Durante la secuencia en casa de los Tyler, cuando la sangre ya decora las paredes, se produce el plano más terroríficamente bello de todo el film. En mitad de la tensión por la supervivencia, en un impasse onírico y tras unos segundos de silencio, irrumpe por sorpresa una delicada melodía de violines mientras, con la cara ensangrentada, el personaje interpretado por Elisabeth Moss, recoge un pintalabios con delicadeza, lo mira fascinada, y se maquilla sin perder detalle de su reflejo en el espejo. En su mirada resuena todo el mensaje de liberación que Red había verbalizado unos minutos antes. Todo condensado en unos segundos de su rostro, interpretando a la silenciosa y perturbadora Dahlia, personaje cuya preocupación principal parece ser buscar su propio reflejo.
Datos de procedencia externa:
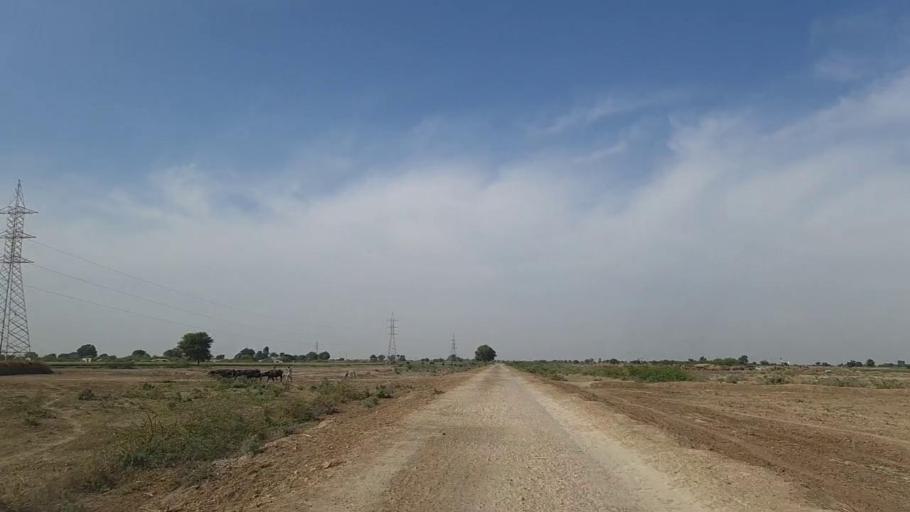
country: PK
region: Sindh
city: Samaro
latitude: 25.2182
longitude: 69.4517
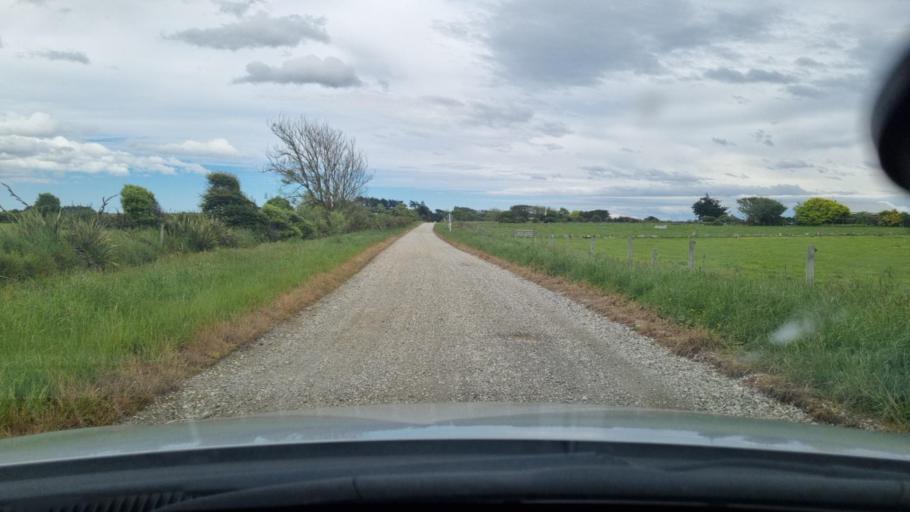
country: NZ
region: Southland
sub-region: Invercargill City
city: Invercargill
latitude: -46.4020
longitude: 168.2597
Si la composición (titulada Femme Fatale) de Michael Abels para esta escena no se convierte en la pieza más recordada del score será por la pericia del norteamericano en reconvertir un éxito de hip-hop de los noventa (I Got 5 On It, de The Luniz) en una tétrica composición para cuerdas (Pas De Deux) que brilla en los momentos del clímax final. Para cuando esto ocurre, un guion excesivamente explicativo en todo el tramo final ya ha deshecho el potencial evocador que contenía el relato, y ha destruido la metáfora al hacerla visible. Además, se guarda otro giro, a modo de truco final, en un recurso excesivamente convencional que recuerda a los finales de otras épocas de M. Night Shyamalan. A estas alturas del metraje el lado menos sutil de Peele, como realizador y guionista, ha salido a la luz, cual doppelgänger liberado, para tomar las riendas de las últimas curvas. Deberemos esperar a sus próximos proyectos para confirmar qué versión de sí mismo se ha quedado a este lado del espejo.